- Action item a
Please begin at the first line of the records and stop after the line containing "Morgan Stanley?". Give those lines again, swapping "Contractors" for "Freelancers" and leaving everything else unchanged.

- Exercise text
#####

0

There is an RDD with elements like this:

( (n_1, n_2, r), List( (t1,t2), (t3,t4), ... )

I'm trying to do the following:

def p_rec_l(k: Int, acc: Double, pvals_sum: Double, n_1: Int, n_2: Int, r: Int): Double = {
  if (k==r-1) return 1 - (pvals_sum + acc)
  return p_rec_l(k+1, acc*f(k.toDouble, n_1, n_2), pvals_sum+acc, n_1, n_2, r)
}

def f(k:Double, n_1: Int, n_2:Int): Double = (n_1-k)*(n_2-k)/((k+1)*(N-n_1-n_2+k+1))
N = 2000000
someRDD.map({
    case (key, value) => (key, {
      val n_1 = key._1; val n_2 = key._2; val r = key._3
      val p_k0 = (0 to n_2-1).iterator.map(j => 1- n_1/(N-j.toDouble)).reduceLeft(_*_)
      val pval = p_rec_l(0, p_k0, 0, n_1, n_2, r)
      value.map({
        case (t1, t2) => (t1, t2, n_1, n_2, r, pval)          
      }) 
    })
})

But if r is quite big there is a stack overflow exception and the full process crashes. I edited the code like this:

someRDD.map({
    case (key, value) => (key, {
      val n_1 = key._1; val n_2 = key._2; val r = key._3
      val p_k0 = (0 to n_2-1).iterator.map(j => 1- n_1/(N-j.toDouble)).reduceLeft(_*_)
      var pval = -1.0
      try{
        pval = p_rec_l(0, p_k0, 0, n_1, n_2, r)
      } catch{
        case e: java.lang.StackOverflowError => pval = -1
      }
      value.map({
        case (t1, t2) => (t1, t2, n_1, n_2, r, pval)          
      }) 
    })
})

Before the edition the program finished in about 7 hours, but now it's been working for 36 hours and hasn't finished yet. Is it possible, that this try-catch clause slows the execution so much? If it is, is there any way to impove it?

#####

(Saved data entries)
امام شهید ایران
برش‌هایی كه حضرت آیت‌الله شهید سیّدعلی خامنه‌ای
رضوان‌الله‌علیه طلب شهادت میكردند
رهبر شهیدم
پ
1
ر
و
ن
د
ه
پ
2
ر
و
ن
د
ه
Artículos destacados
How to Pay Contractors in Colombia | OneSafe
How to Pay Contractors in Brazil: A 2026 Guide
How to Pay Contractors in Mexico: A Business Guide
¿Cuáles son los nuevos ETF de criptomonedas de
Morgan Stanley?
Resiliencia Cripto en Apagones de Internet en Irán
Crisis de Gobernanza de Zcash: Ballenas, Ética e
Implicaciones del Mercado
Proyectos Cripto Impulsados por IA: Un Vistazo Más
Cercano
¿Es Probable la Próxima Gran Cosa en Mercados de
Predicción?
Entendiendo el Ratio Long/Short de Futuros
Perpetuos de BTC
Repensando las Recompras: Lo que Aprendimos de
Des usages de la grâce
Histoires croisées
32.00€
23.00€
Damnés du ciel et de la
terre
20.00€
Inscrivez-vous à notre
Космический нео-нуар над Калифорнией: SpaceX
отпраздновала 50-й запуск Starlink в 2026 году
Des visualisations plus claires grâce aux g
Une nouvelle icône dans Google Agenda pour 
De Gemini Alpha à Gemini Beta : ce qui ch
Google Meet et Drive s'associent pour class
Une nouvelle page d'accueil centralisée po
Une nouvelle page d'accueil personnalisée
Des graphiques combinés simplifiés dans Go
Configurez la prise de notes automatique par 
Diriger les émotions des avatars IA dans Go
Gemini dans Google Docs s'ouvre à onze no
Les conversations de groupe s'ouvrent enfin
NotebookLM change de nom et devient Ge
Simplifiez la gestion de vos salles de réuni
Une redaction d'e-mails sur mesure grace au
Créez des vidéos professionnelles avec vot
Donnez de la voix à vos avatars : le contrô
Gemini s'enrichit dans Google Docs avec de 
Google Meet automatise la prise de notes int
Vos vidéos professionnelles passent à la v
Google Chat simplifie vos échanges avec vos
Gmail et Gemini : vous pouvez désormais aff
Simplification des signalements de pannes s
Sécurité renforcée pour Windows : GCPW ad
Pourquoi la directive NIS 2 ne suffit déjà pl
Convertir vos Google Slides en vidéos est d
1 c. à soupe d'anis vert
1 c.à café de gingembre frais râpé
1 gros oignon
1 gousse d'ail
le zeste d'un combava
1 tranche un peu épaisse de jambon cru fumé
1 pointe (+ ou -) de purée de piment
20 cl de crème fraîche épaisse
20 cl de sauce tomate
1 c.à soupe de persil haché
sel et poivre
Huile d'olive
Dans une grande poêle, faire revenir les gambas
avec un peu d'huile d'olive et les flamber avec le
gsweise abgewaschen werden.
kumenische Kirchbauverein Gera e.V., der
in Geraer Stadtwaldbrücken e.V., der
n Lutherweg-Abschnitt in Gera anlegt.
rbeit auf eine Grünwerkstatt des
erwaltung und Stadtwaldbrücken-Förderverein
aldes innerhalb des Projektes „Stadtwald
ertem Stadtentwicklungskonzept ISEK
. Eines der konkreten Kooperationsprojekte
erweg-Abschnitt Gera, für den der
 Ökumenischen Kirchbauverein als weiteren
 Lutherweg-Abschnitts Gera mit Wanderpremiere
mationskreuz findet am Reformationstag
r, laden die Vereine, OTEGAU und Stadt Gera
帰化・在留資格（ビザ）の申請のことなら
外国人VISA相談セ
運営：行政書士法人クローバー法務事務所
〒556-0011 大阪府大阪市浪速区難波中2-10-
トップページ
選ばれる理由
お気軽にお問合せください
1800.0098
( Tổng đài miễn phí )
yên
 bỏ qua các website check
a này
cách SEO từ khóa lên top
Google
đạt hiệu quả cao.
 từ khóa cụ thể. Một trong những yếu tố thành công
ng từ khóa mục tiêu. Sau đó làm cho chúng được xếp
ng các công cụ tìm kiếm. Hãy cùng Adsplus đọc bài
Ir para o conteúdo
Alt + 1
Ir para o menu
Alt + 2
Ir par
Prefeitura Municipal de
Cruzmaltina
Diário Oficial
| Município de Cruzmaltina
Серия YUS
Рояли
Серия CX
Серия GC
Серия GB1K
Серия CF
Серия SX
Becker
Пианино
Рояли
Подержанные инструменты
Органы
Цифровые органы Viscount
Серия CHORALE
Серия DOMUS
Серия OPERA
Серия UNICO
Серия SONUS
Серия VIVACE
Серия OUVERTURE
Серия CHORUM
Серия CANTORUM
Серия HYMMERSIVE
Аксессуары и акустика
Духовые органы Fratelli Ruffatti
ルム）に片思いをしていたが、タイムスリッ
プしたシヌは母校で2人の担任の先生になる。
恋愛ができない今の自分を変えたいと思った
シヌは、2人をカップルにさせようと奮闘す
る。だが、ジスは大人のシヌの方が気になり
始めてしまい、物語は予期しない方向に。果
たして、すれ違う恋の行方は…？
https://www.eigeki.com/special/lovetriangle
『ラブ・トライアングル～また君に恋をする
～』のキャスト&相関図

#####

- Action item b
In the RDD post, how long did the program take to finish before the edit?

- Result a
امام شهید ایران
برش‌هایی كه حضرت آیت‌الله شهید سیّدعلی خامنه‌ای
رضوان‌الله‌علیه طلب شهادت میكردند
رهبر شهیدم
پ
1
ر
و
ن
د
ه
پ
2
ر
و
ن
د
ه
Artículos destacados
How to Pay Freelancers in Colombia | OneSafe
How to Pay Freelancers in Brazil: A 2026 Guide
How to Pay Freelancers in Mexico: A Business Guide
¿Cuáles son los nuevos ETF de criptomonedas de
Morgan Stanley?

- Result b
About 7 hours.